• **WORK REQUIRED**
Reproduce every one of the records below line for line, changing nothing.
'''
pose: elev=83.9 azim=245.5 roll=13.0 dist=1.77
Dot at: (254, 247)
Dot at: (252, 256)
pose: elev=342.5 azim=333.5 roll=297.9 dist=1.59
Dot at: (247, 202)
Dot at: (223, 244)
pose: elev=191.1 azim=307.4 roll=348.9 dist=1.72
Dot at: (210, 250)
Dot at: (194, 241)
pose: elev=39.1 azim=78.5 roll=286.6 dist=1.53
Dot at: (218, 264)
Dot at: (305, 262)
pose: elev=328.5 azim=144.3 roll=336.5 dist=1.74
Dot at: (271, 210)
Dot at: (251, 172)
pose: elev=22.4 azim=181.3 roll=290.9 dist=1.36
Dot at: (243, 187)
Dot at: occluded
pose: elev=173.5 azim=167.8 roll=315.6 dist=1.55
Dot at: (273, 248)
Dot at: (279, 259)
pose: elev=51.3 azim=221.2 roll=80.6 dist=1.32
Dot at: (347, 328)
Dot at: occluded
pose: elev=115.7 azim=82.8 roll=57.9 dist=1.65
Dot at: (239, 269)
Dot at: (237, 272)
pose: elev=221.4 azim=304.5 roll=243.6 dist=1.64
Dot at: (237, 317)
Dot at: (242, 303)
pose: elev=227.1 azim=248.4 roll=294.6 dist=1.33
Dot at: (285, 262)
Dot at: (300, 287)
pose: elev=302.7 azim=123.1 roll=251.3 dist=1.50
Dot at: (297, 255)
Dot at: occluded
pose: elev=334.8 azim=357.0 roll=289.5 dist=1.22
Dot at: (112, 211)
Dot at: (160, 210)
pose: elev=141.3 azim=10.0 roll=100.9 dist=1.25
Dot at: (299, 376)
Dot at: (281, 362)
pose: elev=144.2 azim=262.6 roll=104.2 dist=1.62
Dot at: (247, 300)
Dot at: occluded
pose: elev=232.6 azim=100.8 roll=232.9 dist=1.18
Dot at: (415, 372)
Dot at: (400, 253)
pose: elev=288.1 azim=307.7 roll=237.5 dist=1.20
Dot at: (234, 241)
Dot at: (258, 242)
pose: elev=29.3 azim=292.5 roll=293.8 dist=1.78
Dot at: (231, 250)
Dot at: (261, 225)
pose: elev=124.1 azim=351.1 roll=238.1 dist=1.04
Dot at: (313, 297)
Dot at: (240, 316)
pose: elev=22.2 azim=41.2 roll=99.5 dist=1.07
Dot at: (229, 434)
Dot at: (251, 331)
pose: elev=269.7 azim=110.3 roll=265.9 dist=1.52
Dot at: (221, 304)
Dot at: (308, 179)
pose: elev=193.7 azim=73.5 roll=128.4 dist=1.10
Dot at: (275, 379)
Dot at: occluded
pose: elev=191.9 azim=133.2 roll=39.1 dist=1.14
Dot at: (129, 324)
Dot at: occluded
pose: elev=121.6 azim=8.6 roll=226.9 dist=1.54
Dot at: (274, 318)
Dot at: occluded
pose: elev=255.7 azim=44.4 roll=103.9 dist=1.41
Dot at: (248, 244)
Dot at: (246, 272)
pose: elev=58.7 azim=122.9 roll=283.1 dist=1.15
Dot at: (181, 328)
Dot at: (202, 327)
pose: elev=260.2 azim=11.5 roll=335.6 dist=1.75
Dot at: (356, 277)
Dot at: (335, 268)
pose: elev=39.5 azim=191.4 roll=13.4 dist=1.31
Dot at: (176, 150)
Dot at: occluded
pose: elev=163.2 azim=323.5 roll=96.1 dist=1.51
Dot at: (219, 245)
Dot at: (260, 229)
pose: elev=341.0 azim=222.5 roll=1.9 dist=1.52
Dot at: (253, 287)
'''
• **RIGHT ANSWER**
pose: elev=83.9 azim=245.5 roll=13.0 dist=1.77
Dot at: (254, 247)
Dot at: (252, 256)
pose: elev=342.5 azim=333.5 roll=297.9 dist=1.59
Dot at: (247, 202)
Dot at: (223, 244)
pose: elev=191.1 azim=307.4 roll=348.9 dist=1.72
Dot at: (210, 250)
Dot at: (194, 241)
pose: elev=39.1 azim=78.5 roll=286.6 dist=1.53
Dot at: (218, 264)
Dot at: (305, 262)
pose: elev=328.5 azim=144.3 roll=336.5 dist=1.74
Dot at: (271, 210)
Dot at: (251, 172)
pose: elev=22.4 azim=181.3 roll=290.9 dist=1.36
Dot at: (243, 187)
Dot at: occluded
pose: elev=173.5 azim=167.8 roll=315.6 dist=1.55
Dot at: (273, 248)
Dot at: (279, 259)
pose: elev=51.3 azim=221.2 roll=80.6 dist=1.32
Dot at: (347, 328)
Dot at: occluded
pose: elev=115.7 azim=82.8 roll=57.9 dist=1.65
Dot at: (239, 269)
Dot at: (237, 272)
pose: elev=221.4 azim=304.5 roll=243.6 dist=1.64
Dot at: (237, 317)
Dot at: (242, 303)
pose: elev=227.1 azim=248.4 roll=294.6 dist=1.33
Dot at: (285, 262)
Dot at: (300, 287)
pose: elev=302.7 azim=123.1 roll=251.3 dist=1.50
Dot at: (297, 255)
Dot at: occluded
pose: elev=334.8 azim=357.0 roll=289.5 dist=1.22
Dot at: (112, 211)
Dot at: (160, 210)
pose: elev=141.3 azim=10.0 roll=100.9 dist=1.25
Dot at: (299, 376)
Dot at: (281, 362)
pose: elev=144.2 azim=262.6 roll=104.2 dist=1.62
Dot at: (247, 300)
Dot at: occluded
pose: elev=232.6 azim=100.8 roll=232.9 dist=1.18
Dot at: (415, 372)
Dot at: (400, 253)
pose: elev=288.1 azim=307.7 roll=237.5 dist=1.20
Dot at: (234, 241)
Dot at: (258, 242)
pose: elev=29.3 azim=292.5 roll=293.8 dist=1.78
Dot at: (231, 250)
Dot at: (261, 225)
pose: elev=124.1 azim=351.1 roll=238.1 dist=1.04
Dot at: (313, 297)
Dot at: (240, 316)
pose: elev=22.2 azim=41.2 roll=99.5 dist=1.07
Dot at: (229, 434)
Dot at: (251, 331)
pose: elev=269.7 azim=110.3 roll=265.9 dist=1.52
Dot at: (221, 304)
Dot at: (308, 179)
pose: elev=193.7 azim=73.5 roll=128.4 dist=1.10
Dot at: (275, 379)
Dot at: occluded
pose: elev=191.9 azim=133.2 roll=39.1 dist=1.14
Dot at: (129, 324)
Dot at: occluded
pose: elev=121.6 azim=8.6 roll=226.9 dist=1.54
Dot at: (274, 318)
Dot at: occluded
pose: elev=255.7 azim=44.4 roll=103.9 dist=1.41
Dot at: (248, 244)
Dot at: (246, 272)
pose: elev=58.7 azim=122.9 roll=283.1 dist=1.15
Dot at: (181, 328)
Dot at: (202, 327)
pose: elev=260.2 azim=11.5 roll=335.6 dist=1.75
Dot at: (356, 277)
Dot at: (335, 268)
pose: elev=39.5 azim=191.4 roll=13.4 dist=1.31
Dot at: (176, 150)
Dot at: occluded
pose: elev=163.2 azim=323.5 roll=96.1 dist=1.51
Dot at: (219, 245)
Dot at: (260, 229)
pose: elev=341.0 azim=222.5 roll=1.9 dist=1.52
Dot at: (253, 287)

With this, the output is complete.